Despite this movement, Thailand has not reported sustained local transmission since May.

Hospitals are currently treating about 180 COVID cases, according to health officials, and almost all of them are among people who returned from abroad and tested positive in state-mandated quarantine.

Yet over the past few months, travelers from Thailand have tested positive after arriving in Japan, Malaysia and South Korea. At least 70 migrant workers who returned from Thailand tested positive in Myawaddy, according to the Myanmar authorities.

In Mae Sot, Thais have started to organize neighborhood watches and set up nighttime roadblocks to prevent outsiders from coming in. But in a border town situated directly across the river from a place in Myanmar where at least 1,200 people have had COVID, keeping out disease is all but impossible.

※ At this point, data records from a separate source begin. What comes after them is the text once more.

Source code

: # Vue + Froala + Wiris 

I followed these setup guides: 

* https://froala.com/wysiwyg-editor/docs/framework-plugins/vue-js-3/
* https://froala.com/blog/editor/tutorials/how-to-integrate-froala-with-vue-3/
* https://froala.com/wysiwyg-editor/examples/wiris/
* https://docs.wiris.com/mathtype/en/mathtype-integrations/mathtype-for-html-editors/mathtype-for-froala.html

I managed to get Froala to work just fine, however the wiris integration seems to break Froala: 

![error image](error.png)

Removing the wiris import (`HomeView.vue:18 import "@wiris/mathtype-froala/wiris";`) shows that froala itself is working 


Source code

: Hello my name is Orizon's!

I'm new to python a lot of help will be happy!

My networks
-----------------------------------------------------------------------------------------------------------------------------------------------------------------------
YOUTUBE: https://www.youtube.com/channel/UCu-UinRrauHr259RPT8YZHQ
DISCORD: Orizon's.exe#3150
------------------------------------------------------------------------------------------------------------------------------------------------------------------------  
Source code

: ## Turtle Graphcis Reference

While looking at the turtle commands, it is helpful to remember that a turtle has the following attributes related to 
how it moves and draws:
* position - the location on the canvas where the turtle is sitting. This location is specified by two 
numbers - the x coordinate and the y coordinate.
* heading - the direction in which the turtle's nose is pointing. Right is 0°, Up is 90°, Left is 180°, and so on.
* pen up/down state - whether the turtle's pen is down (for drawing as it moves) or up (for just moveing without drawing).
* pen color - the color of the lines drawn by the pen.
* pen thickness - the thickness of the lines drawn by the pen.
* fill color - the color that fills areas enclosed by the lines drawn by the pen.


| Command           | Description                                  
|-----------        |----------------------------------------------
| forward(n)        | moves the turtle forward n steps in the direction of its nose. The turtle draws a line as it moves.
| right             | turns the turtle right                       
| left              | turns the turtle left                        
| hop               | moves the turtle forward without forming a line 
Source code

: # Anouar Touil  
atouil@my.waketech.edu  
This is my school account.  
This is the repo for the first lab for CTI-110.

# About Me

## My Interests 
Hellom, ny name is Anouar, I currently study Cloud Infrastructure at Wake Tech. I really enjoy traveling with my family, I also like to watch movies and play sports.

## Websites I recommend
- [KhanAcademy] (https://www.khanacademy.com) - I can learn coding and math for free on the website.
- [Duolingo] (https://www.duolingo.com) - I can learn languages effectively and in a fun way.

In October, two truck drivers ferrying goods from Myanmar to Thailand tested positive at a Thai hospital. They spread the virus to their family members in Myanmar and to Myanmar nationals living in Thailand.

By November, that cluster in Thailand was successfully contained. But late last month, a pair of Thai women who had crossed over the border illegally from Myanmar tested positive in Mae Sot.

“This area depends on trade, on migrants,” said Col. Krit Kityathiwat, the deputy commander of the 4th Infantry Regiment that patrols the Mae Sot area border. “We don’t want to be known as the place where COVID is coming to Thailand.”